**INSTRUCTIONS FOR THE TASK**:
Return every line of the material below unchanged, omitting the pictures.

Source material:
* * * * *
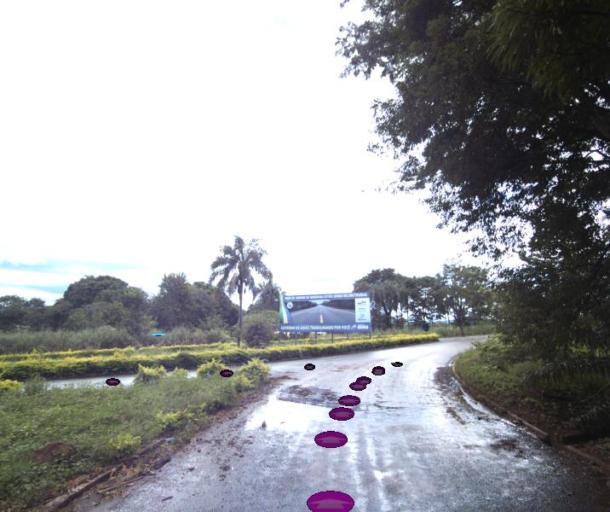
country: BR
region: Goias
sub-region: Pirenopolis
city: Pirenopolis
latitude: -16.0481
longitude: -49.0741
* * * * *
**SOLUTION BELOW**:
country: BR
region: Goias
sub-region: Pirenopolis
city: Pirenopolis
latitude: -16.0481
longitude: -49.0741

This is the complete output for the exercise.